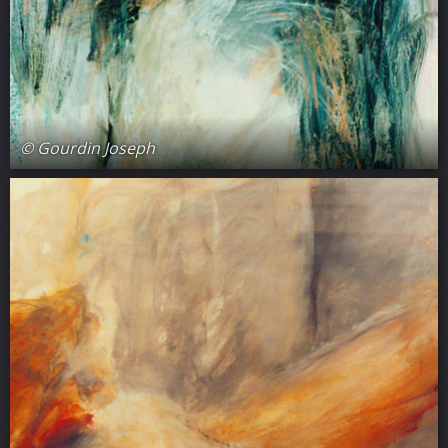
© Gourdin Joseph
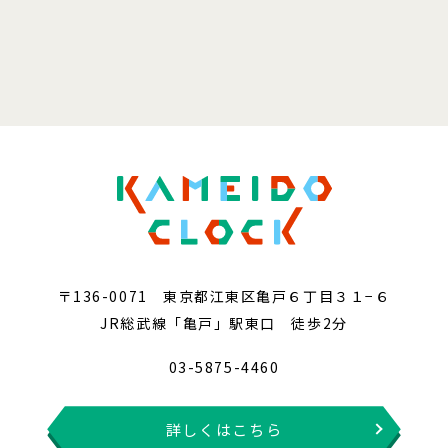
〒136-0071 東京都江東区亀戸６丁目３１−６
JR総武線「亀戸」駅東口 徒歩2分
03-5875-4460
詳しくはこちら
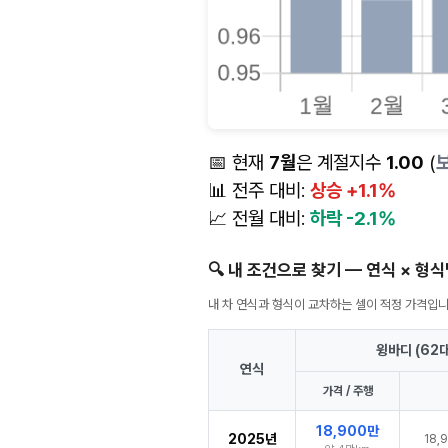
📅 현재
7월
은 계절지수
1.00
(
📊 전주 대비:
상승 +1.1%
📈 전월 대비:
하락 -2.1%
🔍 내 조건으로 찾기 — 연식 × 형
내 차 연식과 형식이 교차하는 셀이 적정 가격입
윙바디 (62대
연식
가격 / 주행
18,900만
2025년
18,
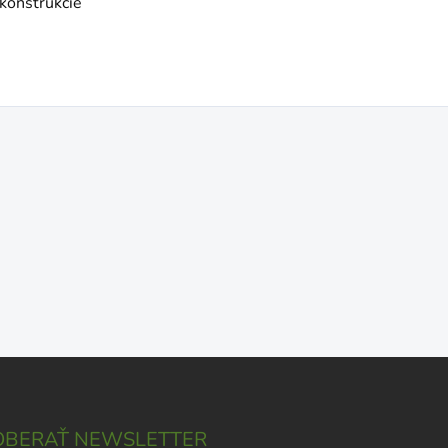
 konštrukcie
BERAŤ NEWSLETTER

———

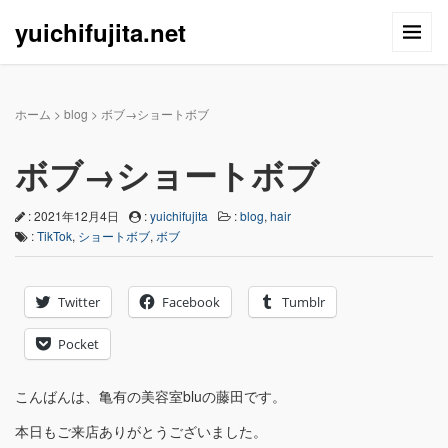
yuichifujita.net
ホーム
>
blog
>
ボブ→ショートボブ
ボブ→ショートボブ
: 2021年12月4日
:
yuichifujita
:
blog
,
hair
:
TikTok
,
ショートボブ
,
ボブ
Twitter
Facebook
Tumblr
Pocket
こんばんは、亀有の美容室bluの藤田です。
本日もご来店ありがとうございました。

———

» REQUEST:
Please edit the entries from the line containing "yuichifujita.net" down to the line containing "本日もご来店ありがとうございました。" by changing "Twitter" to "X". Give back only those lines, with everything else left as it is.

» RESPONSE AREA:
yuichifujita.net
ホーム
>
blog
>
ボブ→ショートボブ
ボブ→ショートボブ
: 2021年12月4日
:
yuichifujita
:
blog
,
hair
:
TikTok
,
ショートボブ
,
ボブ
X
Facebook
Tumblr
Pocket
こんばんは、亀有の美容室bluの藤田です。
本日もご来店ありがとうございました。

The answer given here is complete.